A_2 =   \left(\begin{array}{rrrrrrrrr}  0 & 1 & 1 & 0 & 0 & 0 & 0 & 0 & 0 \\  1 & 0 & 1 & 0 & 0 & 0 & 0 & 0 & 0 \\  1 & 1 & 0 & 0 & 0 & 0 & 0 & 0 & 0 \\  0 & 0 & 0 & 0 & 1 & 1 & 0 & 0 & 0 \\  0 & 0 & 0 & 1 & 0 & 1 & 0 & 0 & 0 \\  0 & 0 & 0 & 1 & 1 & 0 & 0 & 0 & 0 \\  0 & 0 & 0 & 0 & 0 & 0 & 0 & 1 & 1 \\  0 & 0 & 0 & 0 & 0 & 0 & 1 & 0 & 1 \\  0 & 0 & 0 & 0 & 0 & 0 & 1 & 1 & 0  \end{array}\right),
and the adjacency matrix of R_3 is

A_3 =   \left(\begin{array}{rrrrrrrrr}  0 & 0 & 0 & 1 & 1 & 0 & 1 & 0 & 1 \\  0 & 0 & 0 & 0 & 1 & 1 & 1 & 1 & 0 \\  0 & 0 & 0 & 1 & 0 & 1 & 0 & 1 & 1 \\  1 & 0 & 1 & 0 & 0 & 0 & 1 & 1 & 0 \\  1 & 1 & 0 & 0 & 0 & 0 & 0 & 1 & 1 \\  0 & 1 & 1 & 0 & 0 & 0 & 1 & 0 & 1 \\  1 & 1 & 0 & 1 & 0 & 1 & 0 & 0 & 0 \\  0 & 1 & 1 & 1 & 1 & 0 & 0 & 0 & 0 \\  1 & 0 & 1 & 0 & 1 & 1 & 0 & 0 & 0  \end{array}\right)
Of course, the adjacency matrix of R_0 is the identity matrix.

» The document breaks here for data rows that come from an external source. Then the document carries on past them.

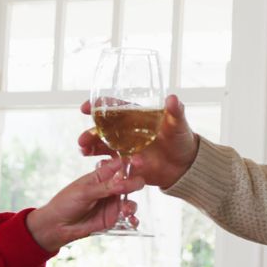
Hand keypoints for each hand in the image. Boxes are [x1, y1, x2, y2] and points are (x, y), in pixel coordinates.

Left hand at [24, 157, 144, 251]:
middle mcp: (109, 189)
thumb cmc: (66, 203)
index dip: (130, 163)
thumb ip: (105, 188)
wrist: (57, 226)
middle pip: (129, 182)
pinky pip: (127, 218)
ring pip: (130, 201)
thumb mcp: (84, 192)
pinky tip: (131, 221)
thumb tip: (123, 182)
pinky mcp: (112, 219)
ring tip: (125, 211)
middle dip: (134, 184)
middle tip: (133, 187)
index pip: (119, 166)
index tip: (139, 162)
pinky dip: (132, 219)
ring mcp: (112, 204)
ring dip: (131, 205)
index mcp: (101, 176)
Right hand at [78, 94, 198, 188]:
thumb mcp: (178, 125)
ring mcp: (124, 148)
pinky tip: (98, 167)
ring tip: (83, 151)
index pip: (114, 108)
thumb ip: (175, 112)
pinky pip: (110, 165)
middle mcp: (126, 131)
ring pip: (102, 146)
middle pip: (103, 129)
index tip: (86, 107)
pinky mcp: (126, 164)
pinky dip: (103, 166)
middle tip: (82, 139)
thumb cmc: (181, 139)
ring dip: (91, 148)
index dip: (99, 106)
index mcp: (135, 116)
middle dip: (90, 133)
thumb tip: (173, 98)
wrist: (184, 165)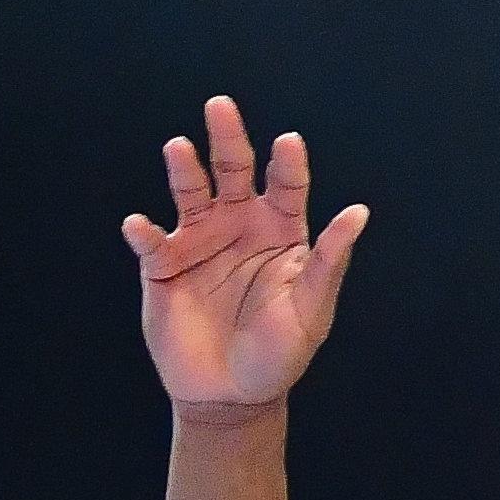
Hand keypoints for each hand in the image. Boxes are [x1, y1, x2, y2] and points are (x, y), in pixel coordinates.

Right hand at [123, 97, 367, 414]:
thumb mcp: (311, 308)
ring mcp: (199, 243)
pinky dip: (145, 232)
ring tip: (179, 147)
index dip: (288, 164)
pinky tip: (141, 225)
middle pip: (234, 172)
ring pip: (190, 194)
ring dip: (184, 171)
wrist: (233, 393)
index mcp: (282, 232)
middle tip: (220, 106)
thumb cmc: (280, 351)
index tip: (288, 142)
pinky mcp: (162, 267)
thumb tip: (358, 212)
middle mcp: (239, 227)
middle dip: (227, 139)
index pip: (287, 187)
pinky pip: (152, 243)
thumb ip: (330, 260)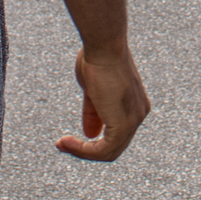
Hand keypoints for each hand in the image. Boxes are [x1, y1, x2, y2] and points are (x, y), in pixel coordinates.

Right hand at [60, 40, 151, 161]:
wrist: (104, 46)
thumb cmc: (97, 58)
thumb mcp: (93, 89)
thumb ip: (94, 112)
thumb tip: (90, 134)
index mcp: (135, 104)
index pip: (116, 132)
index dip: (93, 139)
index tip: (69, 137)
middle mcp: (139, 114)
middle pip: (114, 145)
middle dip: (86, 149)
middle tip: (62, 144)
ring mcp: (134, 121)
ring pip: (108, 152)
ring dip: (81, 152)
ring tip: (61, 144)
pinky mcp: (123, 125)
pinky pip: (103, 150)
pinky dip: (82, 150)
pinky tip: (66, 143)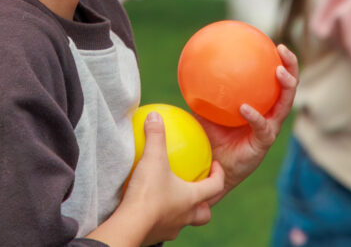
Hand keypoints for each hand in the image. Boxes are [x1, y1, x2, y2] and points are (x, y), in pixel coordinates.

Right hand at [126, 113, 226, 242]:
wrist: (131, 225)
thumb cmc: (148, 192)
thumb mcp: (153, 158)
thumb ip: (156, 136)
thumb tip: (155, 115)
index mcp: (192, 197)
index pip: (215, 186)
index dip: (218, 175)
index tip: (215, 165)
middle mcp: (186, 215)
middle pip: (204, 212)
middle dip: (205, 202)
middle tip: (198, 189)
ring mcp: (172, 228)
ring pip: (185, 221)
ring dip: (182, 210)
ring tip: (173, 198)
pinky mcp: (156, 235)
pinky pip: (164, 225)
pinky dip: (161, 216)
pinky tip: (149, 206)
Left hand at [197, 44, 297, 200]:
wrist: (212, 167)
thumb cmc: (210, 137)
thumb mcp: (204, 109)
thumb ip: (202, 90)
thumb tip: (190, 66)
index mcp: (261, 105)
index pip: (275, 81)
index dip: (281, 62)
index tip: (276, 44)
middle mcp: (270, 116)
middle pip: (288, 89)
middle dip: (291, 68)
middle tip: (283, 51)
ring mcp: (269, 130)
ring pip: (285, 107)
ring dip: (285, 88)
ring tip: (279, 73)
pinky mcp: (262, 144)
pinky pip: (262, 127)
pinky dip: (255, 116)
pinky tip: (244, 107)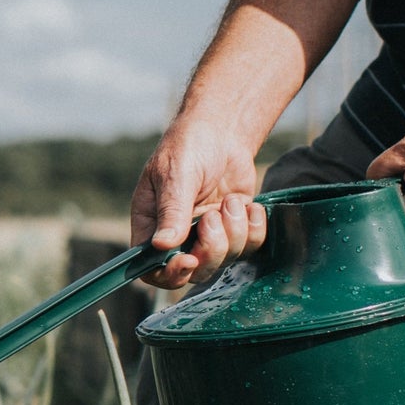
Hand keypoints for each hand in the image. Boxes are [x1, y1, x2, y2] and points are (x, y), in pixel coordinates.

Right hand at [130, 119, 267, 288]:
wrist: (223, 130)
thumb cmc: (189, 146)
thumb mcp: (176, 175)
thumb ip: (171, 211)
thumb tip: (162, 246)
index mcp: (151, 225)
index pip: (150, 268)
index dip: (169, 273)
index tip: (188, 259)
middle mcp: (177, 236)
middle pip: (193, 272)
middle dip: (211, 249)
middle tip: (214, 217)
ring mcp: (208, 235)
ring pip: (224, 261)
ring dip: (234, 232)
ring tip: (231, 201)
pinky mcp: (235, 230)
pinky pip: (250, 248)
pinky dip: (254, 228)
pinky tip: (248, 205)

In the above computation, Sage has also verified that they commute and satisfy

A_1A_3 = 2A_2+A_3
in the adjacency ring of the association scheme.

Conjecture:
Let f:GF(p)^n\to GF(p) be a bent function, with p>2. If the level curves of f give rise to a weighted partial difference set then f is weakly regular, and the corresponding (unweighted) partial difference set is of (positive or negative) Latin square type.

For more details, see the paper [CJMPW] with Caroline Melles, Charles Celerier, David Phillips, and Steven Walsh.